Please continue the piece on the history of anti-cannabis propaganda, starting right after its last sentence.

Quoted passage >>
= Beginning of Section =

Although cannabis has become normalized throughout popular culture, anti-weed propaganda still perpetuates the social stigma that has long dampened the reputation of this incredibly resourceful plant.
Gone are the days of flat out unhinged propaganda that portrayed cannabis as a violence-inducing, family-destroying, and all-around life-ruining drug. Still, deeply rooted within the hysteria of anti-weed propaganda is unbridled racism, sexism, and a narrative built on nothing but lies and fears.
Propaganda and misinformation is still there to be thwarted in the present day, but you’ll realize just how far the cannabis movement has come after looking at this insane (and oftentimes rage-inducing) anti-weed propaganda that has been weaponized throughout history.
We’ll dissect the origins of anti-cannabis rhetoric, and also share some examples of how it evolved through television airwaves. Here are 10 of the most infuriating, obscene, and all-around insane examples of anti-weed propaganda throughout history.

= End of Section =

Data extracts >>
= Beginning of Section =

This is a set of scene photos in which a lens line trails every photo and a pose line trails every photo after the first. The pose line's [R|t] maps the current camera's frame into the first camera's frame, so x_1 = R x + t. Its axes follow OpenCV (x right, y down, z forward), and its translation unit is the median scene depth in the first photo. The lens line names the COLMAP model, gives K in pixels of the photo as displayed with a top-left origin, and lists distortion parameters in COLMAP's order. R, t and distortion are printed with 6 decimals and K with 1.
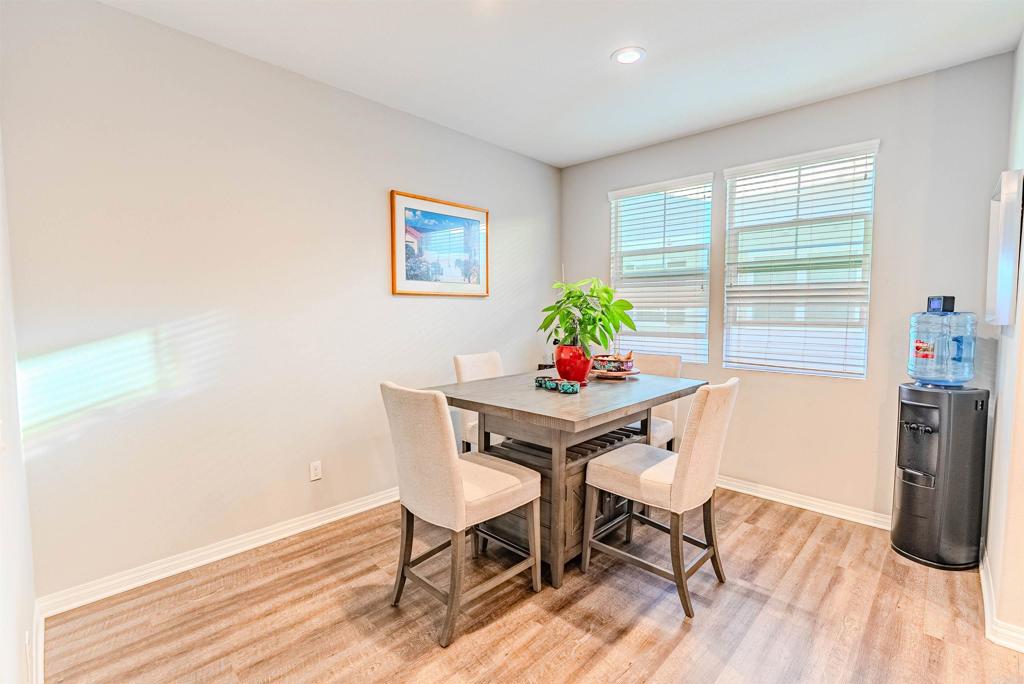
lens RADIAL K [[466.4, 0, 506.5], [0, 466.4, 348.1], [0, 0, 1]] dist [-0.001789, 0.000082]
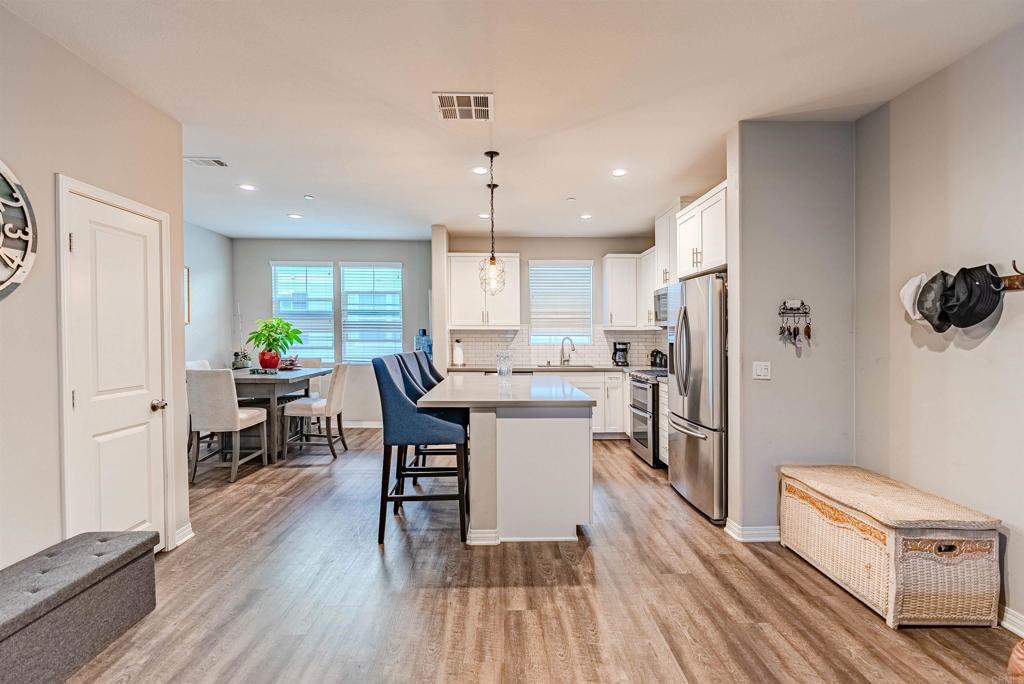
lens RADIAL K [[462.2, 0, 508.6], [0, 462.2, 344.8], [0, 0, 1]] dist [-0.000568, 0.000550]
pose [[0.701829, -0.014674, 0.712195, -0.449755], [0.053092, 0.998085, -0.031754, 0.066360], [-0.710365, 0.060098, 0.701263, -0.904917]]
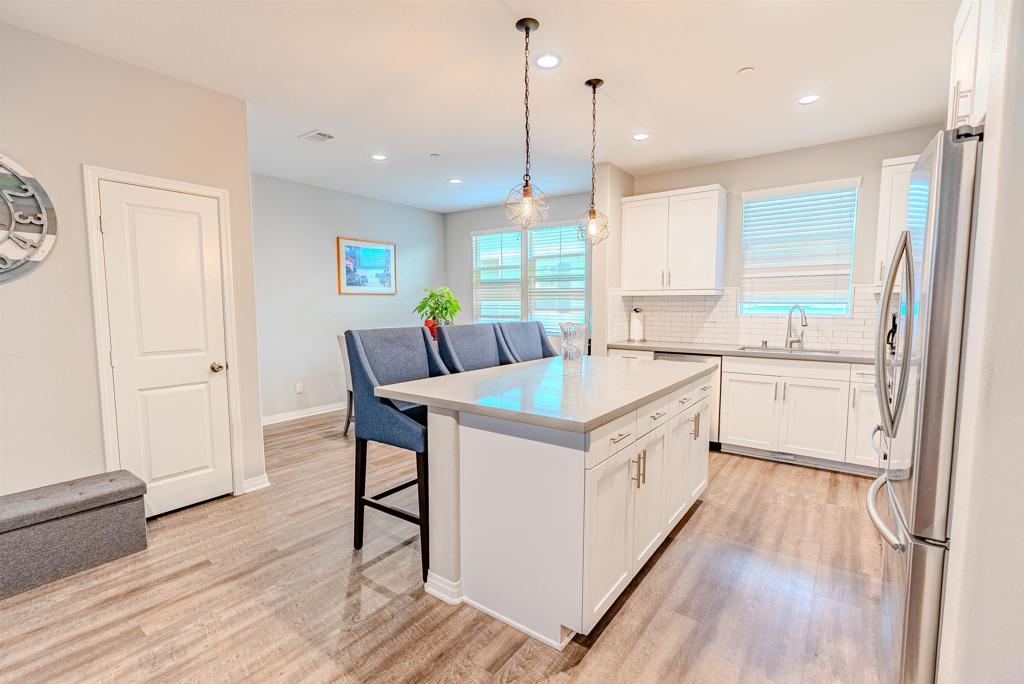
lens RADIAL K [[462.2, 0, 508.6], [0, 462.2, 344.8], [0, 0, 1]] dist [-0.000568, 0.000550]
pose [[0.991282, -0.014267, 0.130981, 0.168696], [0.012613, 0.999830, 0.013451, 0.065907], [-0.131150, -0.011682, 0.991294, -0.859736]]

= End of Section =
= Beginning of Section =

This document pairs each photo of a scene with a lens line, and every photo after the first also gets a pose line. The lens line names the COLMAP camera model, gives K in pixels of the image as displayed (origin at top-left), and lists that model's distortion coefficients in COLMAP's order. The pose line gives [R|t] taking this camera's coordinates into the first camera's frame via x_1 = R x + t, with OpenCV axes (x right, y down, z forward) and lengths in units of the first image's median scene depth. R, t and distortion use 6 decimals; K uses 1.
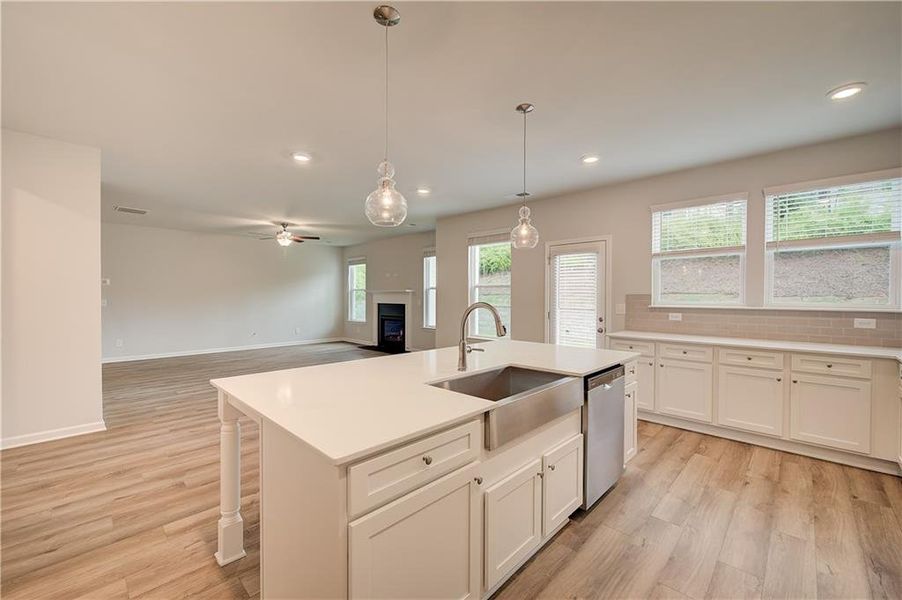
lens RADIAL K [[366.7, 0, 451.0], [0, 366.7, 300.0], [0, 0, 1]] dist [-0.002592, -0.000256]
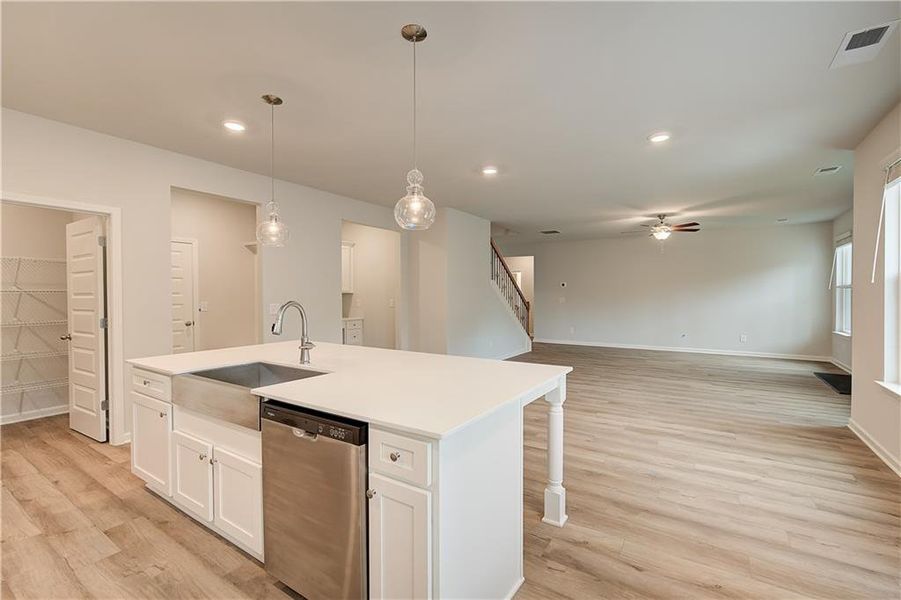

= End of Section =

Result for this exercise >>
Historically Significant Anti-Cannabis Propaganda
Let’s start with a bad trip down memory lane and look at the earliest instances of anti-cannabis propaganda. These examples re-shaped society and transformed an incredibly useful plant into a heinous substance that would be stigmatized for years to come.
The creme de la anti-cannabis propaganda film. This 1936 American exploitation film is now a cult classic beloved for its absurdness, but at the time it was made, it effectively awoken an irrational fear throughout society that subtly persists to this day. The premise revolves around a group of high school students who are lured by marijuana dealers to start indulging. A slew of unsavory acts transpire as a result of their pot smoking and eventual marijuana “addiction,” including manslaughter, attempted rape and murder, suicide, fearful hallucinations and more.
The original intention of the film, which was financed by a church under the title Tell Your Children, was to drive parents into an anti-cannabis frenzy. In the 1970s, Reefer Madness was rediscovered and turned into an unintentional comedy of sorts, but it still provides a shocking visual of how an entire generation was brainwashed into nightmarish delusions about cannabis.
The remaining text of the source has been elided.